Is it bad to have objects pass themselves to new objects?

From:
"k04jg02@gmail.com" <k04jg02@gmail.com>
Newsgroups:
comp.lang.c++.moderated
Date:
Wed, 5 Mar 2008 21:53:39 CST
Message-ID:
<daa96f87-cc62-4a61-b516-7ba1a7dc8847@e60g2000hsh.googlegroups.com>
My app has a bunch of different data types, and a bunch of different
graph types that can draw the data. This is a pretty much a 1:1
mapping -- one graph type for each data type. One way I've heard of
handling this situation is to have a factory. The factory would take
in the data and put out the appropriate graphs. I thought, "That seems
unnecessary, why not just have the data types know what graph type
they correspond to..." So something like this:

class Graph {};

class GraphA {
public:
     GraphA(dataA* data) : _data(data) {}
     void Render() { /* Do some stuff with data to make a pretty graph
*/ }
private:
     dataA* _data;
};

class data {
public:
     virtual Graph* BuildGraph() = 0;
};

class dataA : public data {
public:
     virtual Graph* BuildGraph() { return new GraphA(this); }
};

Now instead of plugging the data into a factory to make a graph you
just do data->BuildGraph() and it makes the graph. My question is: is
this a bad idea?

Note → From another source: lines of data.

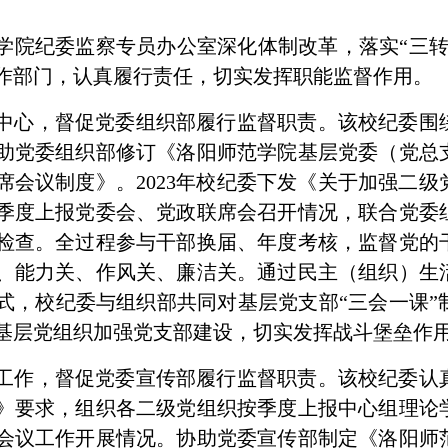
学院纪委监察专员办公室深化体制改革，落实“三转
作部门，认真履行责任，切实发挥职能监督作用。
中心，督促党委组织部履行监督职责。该校纪委围
助党委组织部修订《洛阳师范学院基层党委（党总
席会议制度》。2023年校纪委下发《关于加强二
季度上报党委会、党政联席会召开情况，联合党委
检查。全过程参与干部换届、年度考核，监督党的
、能力关、作风关、廉洁关。通过民主（组织）生
式，校纪委与组织部共同对基层党支部“三会一课”
基层党组织加强党支部建设，切实发挥战斗堡垒作
工作，督促党委宣传部履行监督职责。该校纪委认
》要求，组织各二级党组织按季度上报中心组理论
会议工作开展情况。协助党委宣传部制定《洛阳师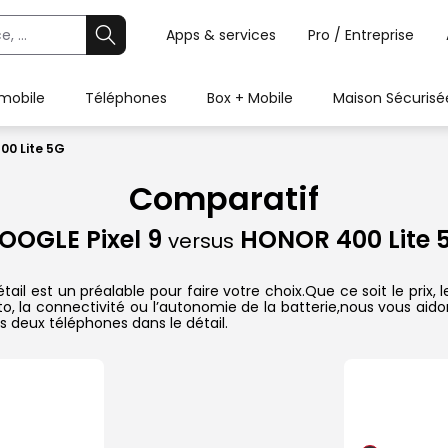
Apps & services
Pro / Entreprise
 mobile
Téléphones
Box + Mobile
Maison Sécurisé
00 Lite 5G
Comparatif
OOGLE Pixel 9
HONOR 400 Lite 
versus
il est un préalable pour faire votre choix.Que ce soit le prix,
hoto, la connectivité ou l’autonomie de la batterie,nous vous ai
 deux téléphones dans le détail.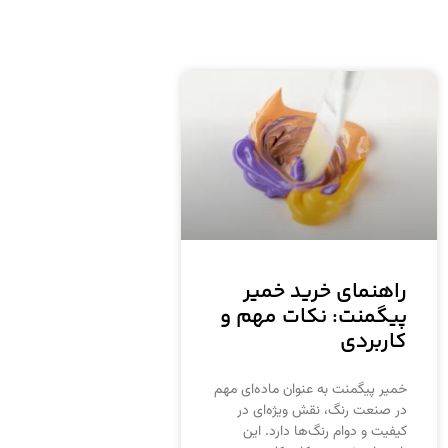
راهنمای خرید خمیر
پیگمنت: نکات مهم و
کاربردی
خمیر پیگمنت به عنوان ماده‌ای مهم
در صنعت رنگ، نقش ویژه‌ای در
کیفیت و دوام رنگ‌ها دارد. این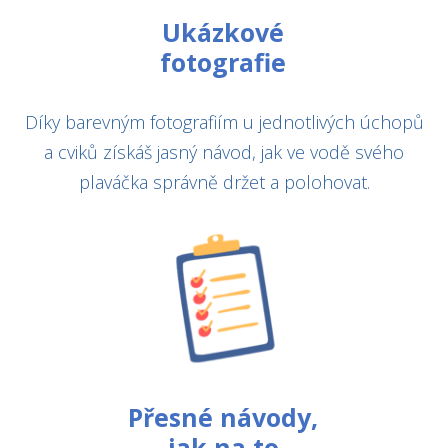
Ukázkové
fotografie
Díky barevným fotografiím u jednotlivých úchopů
a cviků získáš jasný návod, jak ve vodě svého
plaváčka správně držet a polohovat.
Přesné návody,
jak na to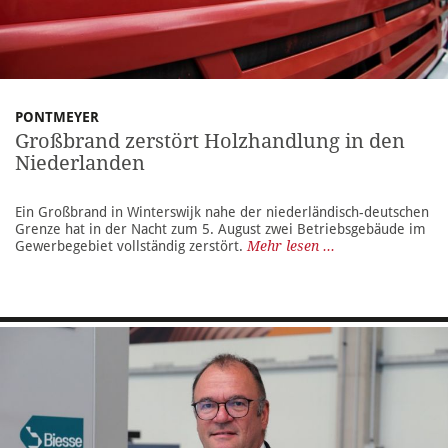
PONTMEYER
Großbrand zerstört Holzhandlung in den
Niederlanden
Ein Großbrand in Winterswijk nahe der niederländisch-deutschen
Grenze hat in der Nacht zum 5. August zwei Betriebsgebäude im
Gewerbegebiet vollständig zerstört.
Mehr lesen ...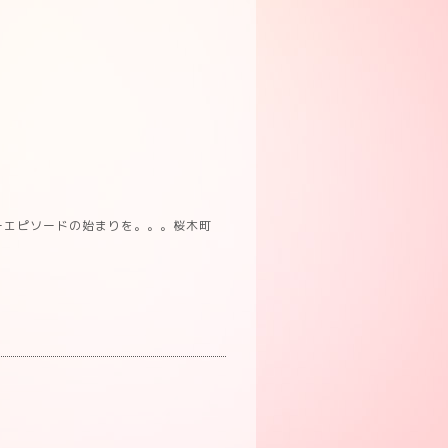
ーエピソードの始まりを。。。桜木町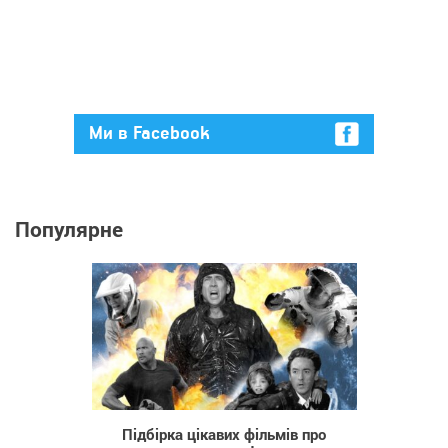
Ми в Facebook
Популярне
1 390
Підбірка цікавих фільмів про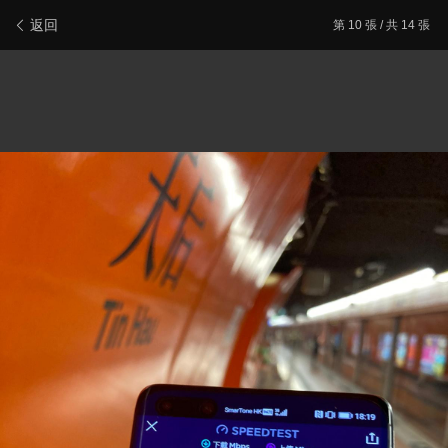
新會員登記
報料/聯絡本站
電腦版
主頁/最新文章
返回
第
10
張 / 共 14 張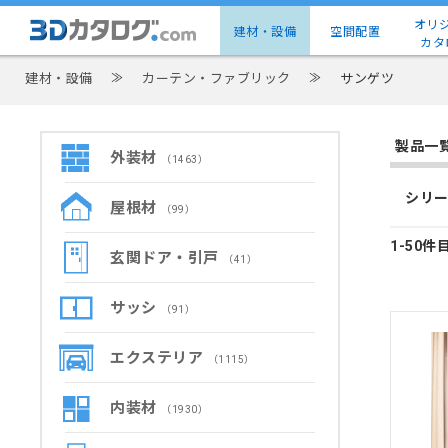
オリ
建材・設備
空間配置
カタ
建材・設備
≫
カーテン・ファブリック
≫
サンゲツ
製品一
外装材
（1463）
シリー
屋根材
（99）
1-50件
玄関ドア・引戸
（41）
サッシ
（91）
エクステリア
（1115）
内装材
（1930）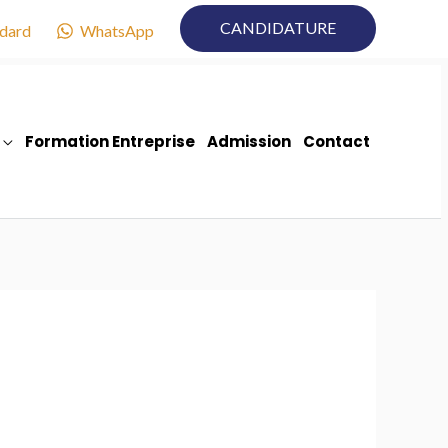
CANDIDATURE
dard
WhatsApp
Formation Entreprise
Admission
Contact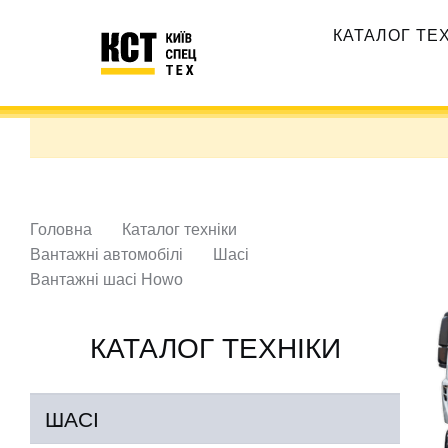
Перейти
Основная
до
КАТАЛОГ ТЕ
навигация
основного
вмісту
Головна
Каталог техніки
Вантажні автомобілі
Шасі
Вантажні шасі Howo
КАТАЛОГ ТЕХНІКИ
ШАСІ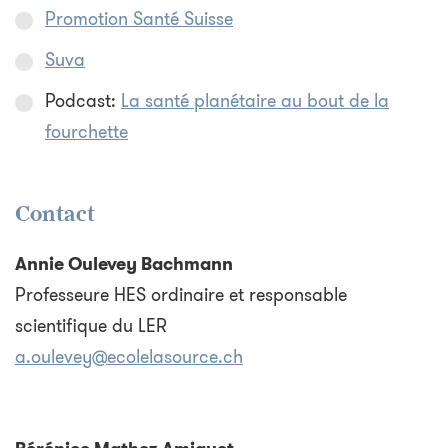
Promotion Santé Suisse
Suva
Podcast:
La santé planétaire au bout de la
fourchette
Contact
Annie Oulevey Bachmann
Professeure HES ordinaire et responsable
scientifique du LER
a.oulevey@ecolelasource.ch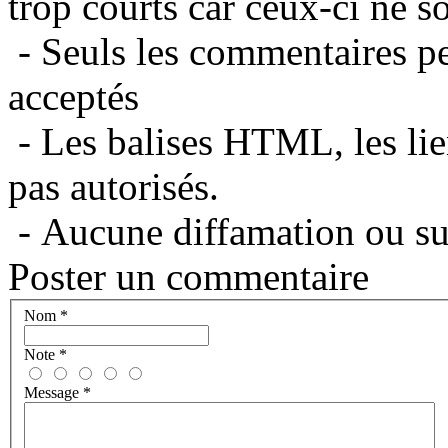
trop courts car ceux-ci ne s
- Seuls les commentaires per
acceptés
- Les balises HTML, les lie
pas autorisés.
- Aucune diffamation ou suj
Poster un commentaire
Nom
*
Note
*
Message
*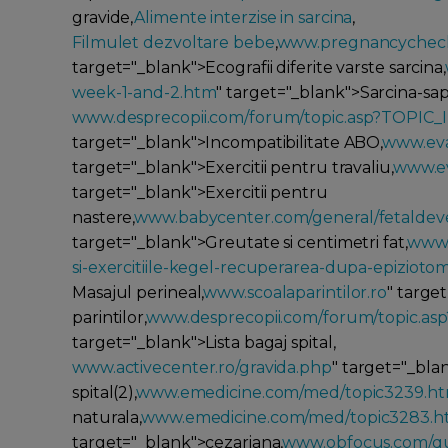
gravide,
Alimente interzise in sarcina
,
Filmulet dezvoltare bebe
,
www.pregnancycheck
target="_blank">Ecografii diferite varste sarcina,
week-1-and-2.htm
" target="_blank">Sarcina-s
www.desprecopii.com/forum/topic.asp?TOPIC
target="_blank">Incompatibilitate ABO,
www.eva.
target="_blank">Exercitii pentru travaliu,
www.ev
target="_blank">Exercitii pentru
nastere,
www.babycenter.com/general/fetalde
target="_blank">Greutate si centimetri fat,
www.s
si-exercitiile-kegel-recuperarea-dupa-epizioto
Masajul perineal,
www.scoalaparintilor.ro
" targe
parintilor,
www.desprecopii.com/forum/topic.a
target="_blank">Lista bagaj spital,
www.activecenter.ro/gravida.php
" target="_bla
spital(2),
www.emedicine.com/med/topic3239.h
naturala,
www.emedicine.com/med/topic3283.
target="_blank">cezariana,
www.obfocus.com/qu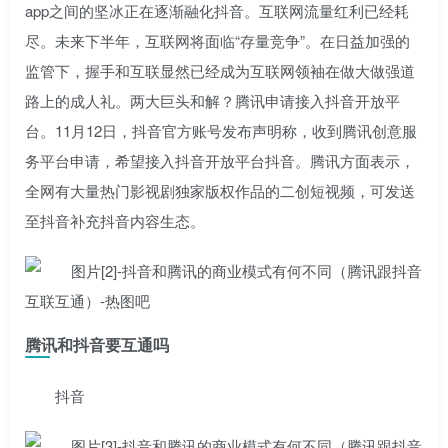
app之间的坚冰正在逐渐融化抖音。互联网流量红利已经耗
尽。未来下半年，互联网将面临“存量竞争”。在日益加强的
监管下，握手和互联显然已经成为互联网领袖在做大做强道
路上的成人礼。两大巨头和解？腾讯申请接入抖音开放平
台。11月12日，抖音官方账号发布声明称，收到腾讯创意服
务平台申请，希望接入抖音开放平台抖音。腾讯方面表示，
全网有大量热门影视剧独家版权作品的二创短视频，可发送
至抖音补充抖音内容生态。
腾讯和抖音要互通吗
抖音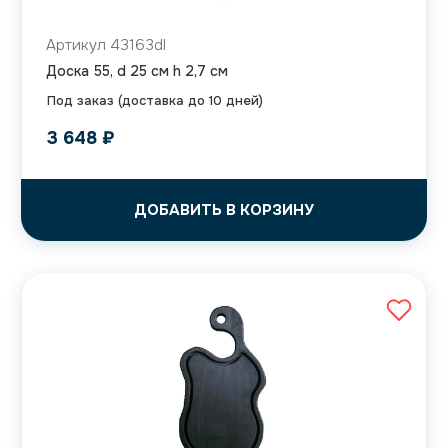
Артикул 43163dl
Доска 55, d 25 см h 2,7 см
Под заказ (доставка до 10 дней)
3 648
₽
ДОБАВИТЬ В КОРЗИНУ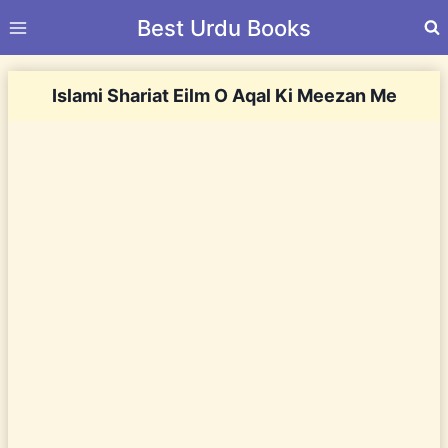
Skip
Best Urdu Books
to
content
Islami Shariat Eilm O Aqal Ki Meezan Me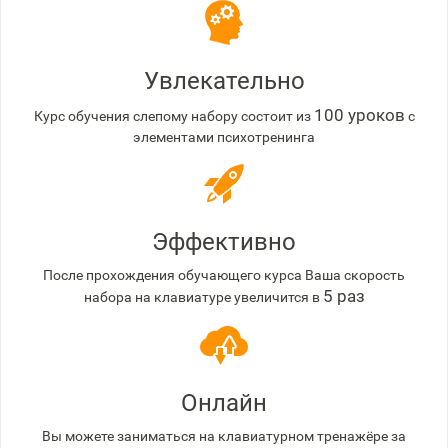
Увлекательно
100 уроков
Курс обучения слепому набору состоит из
с
элементами психотренинга
Эффективно
После прохождения обучающего курса Ваша скорость
5 раз
набора на клавиатуре увеличится в
Онлайн
Вы можете заниматься на клавиатурном тренажёре за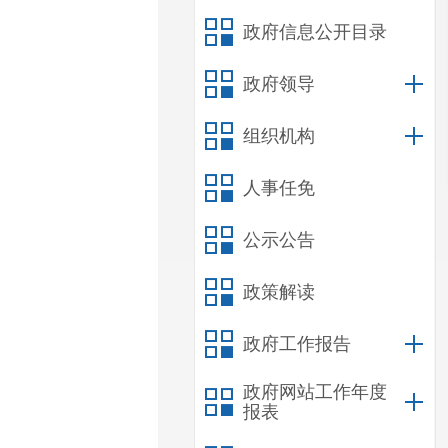
政府信息公开目录
政府领导
组织机构
人事任免
公示公告
政策解读
政府工作报告
政府网站工作年度
报表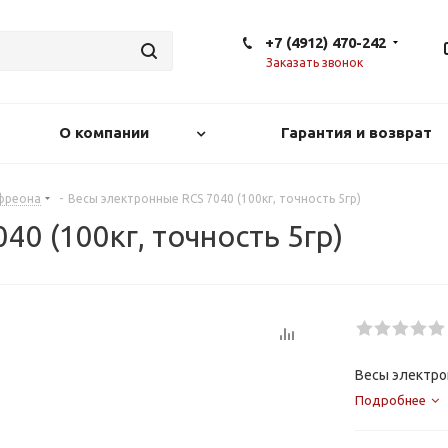
+7 (4912) 470-242
Заказать звонок
О компании
Гарантия и возврат
 фреона
-
Весы электронные RCS 7040 (100кг, точность 5гр)
0 (100кг, точность 5гр)
Весы электрон
Подробнее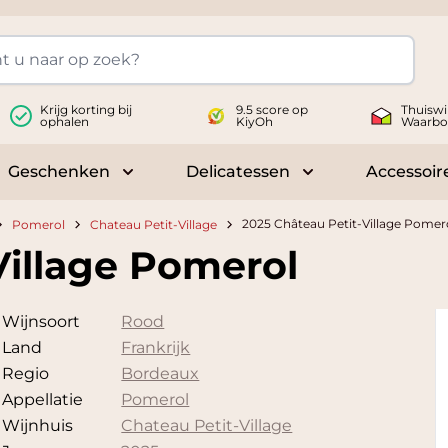
Krijg korting bij
9.5 score op
Thuiswi
ophalen
KiyOh
Waarbo
Geschenken
Delicatessen
Accessoir
 submenu for Wijnen
Toggle submenu for Geschenken
Toggle submenu fo
2025 Château Petit-Village Pomer
Pomerol
Chateau Petit-Village
Village Pomerol
Wijnsoort
Rood
Land
Frankrijk
Regio
Bordeaux
Appellatie
Pomerol
Wijnhuis
Chateau Petit-Village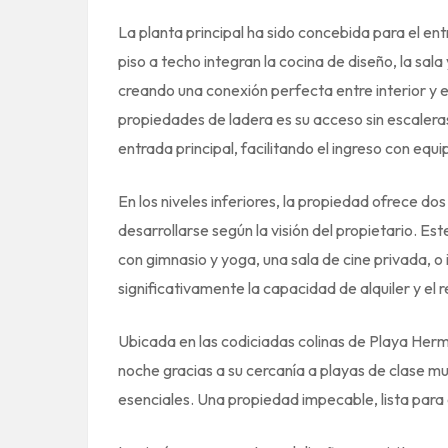
La planta principal ha sido concebida para el en
piso a techo integran la cocina de diseño, la sal
creando una conexión perfecta entre interior y 
propiedades de ladera es su acceso sin escaleras
entrada principal, facilitando el ingreso con equ
En los niveles inferiores, la propiedad ofrece dos
desarrollarse según la visión del propietario. Es
con gimnasio y yoga, una sala de cine privada, 
significativamente la capacidad de alquiler y el r
Ubicada en las codiciadas colinas de Playa Herm
noche gracias a su cercanía a playas de clase mun
esenciales. Una propiedad impecable, lista para 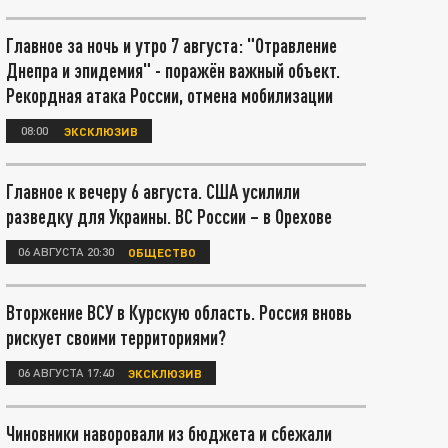
Главное за ночь и утро 7 августа: "Отравление
Днепра и эпидемия" - поражён важный объект.
Рекордная атака России, отмена мобилизации
08:00
ЭКСКЛЮЗИВ
Главное к вечеру 6 августа. США усилили
разведку для Украины. ВС России – в Орехове
06 АВГУСТА 20:30
ОБЩЕСТВО
Вторжение ВСУ в Курскую область. Россия вновь
рискует своими территориями?
06 АВГУСТА 17:40
ЭКСКЛЮЗИВ
Чиновники наворовали из бюджета и сбежали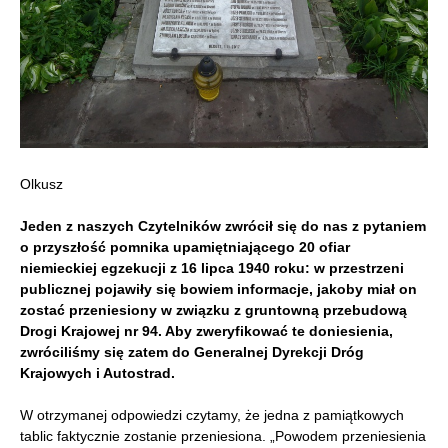
Olkusz
Jeden z naszych Czytelników zwrócił się do nas z pytaniem
o przyszłość pomnika upamiętniającego 20 ofiar
niemieckiej egzekucji z 16 lipca 1940 roku: w przestrzeni
publicznej pojawiły się bowiem informacje, jakoby miał on
zostać przeniesiony w związku z gruntowną przebudową
Drogi Krajowej nr 94. Aby zweryfikować te doniesienia,
zwróciliśmy się zatem do Generalnej Dyrekcji Dróg
Krajowych i Autostrad.
W otrzymanej odpowiedzi czytamy, że jedna z pamiątkowych
tablic faktycznie zostanie przeniesiona. „Powodem przeniesienia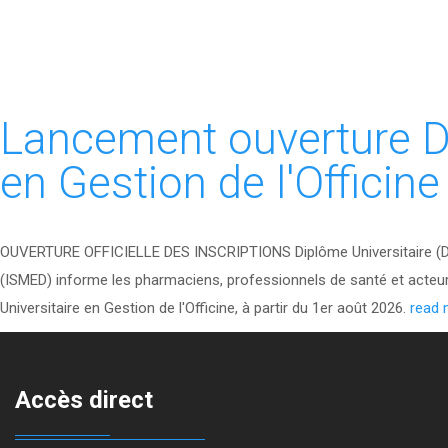
Lancement ouverture Di
en Gestion de l'Officin
OUVERTURE OFFICIELLE DES INSCRIPTIONS Diplôme Universitaire (DU)
(ISMED) informe les pharmaciens, professionnels de santé et acteur
Universitaire en Gestion de l'Officine, à partir du 1er août 2026.
read 
Accès direct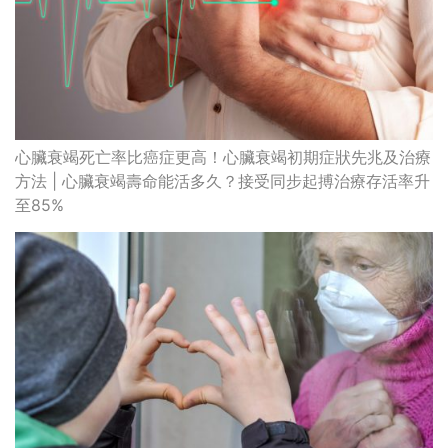
心臟衰竭死亡率比癌症更高！心臟衰竭初期症狀先兆及治療
方法 | 心臟衰竭壽命能活多久？接受同步起搏治療存活率升
至85%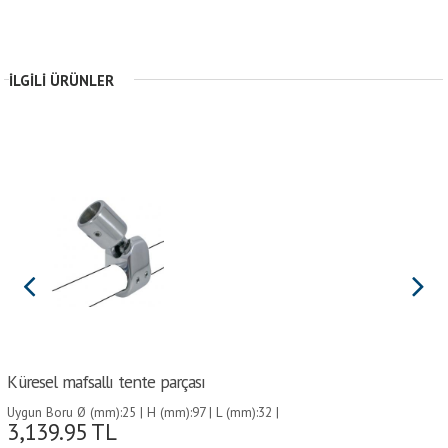
İLGILI ÜRÜNLER
Küresel mafsallı tente parçası
Uygun Boru Ø (mm):25 | H (mm):97 | L (mm):32 |
3,139.95
TL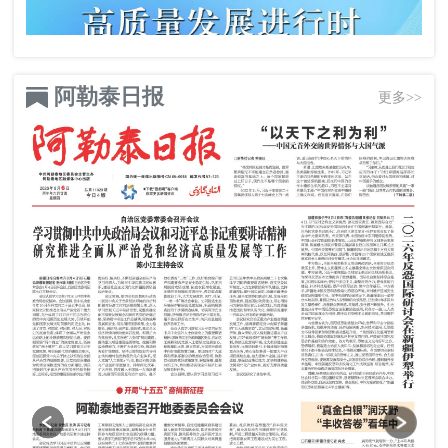
阿勒泰日报
更多>>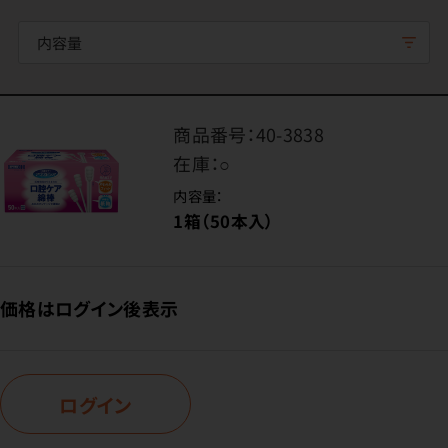
内容量
商品番号：
40-3838
在庫：
○
内容量：
1箱（50本入）
価格はログイン後表示
ログイン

Is there some reason why a factory is preferable?

One problem I noticed is that if later GraphA and dataA are made
templates, then their declaration and source both goes in their
headers, and you end up with circular #include's because dataA needs
to know about GraphA in order to instantiate it, and GraphA needs to
know about dataA in order to plot it. But maybe there are other perils?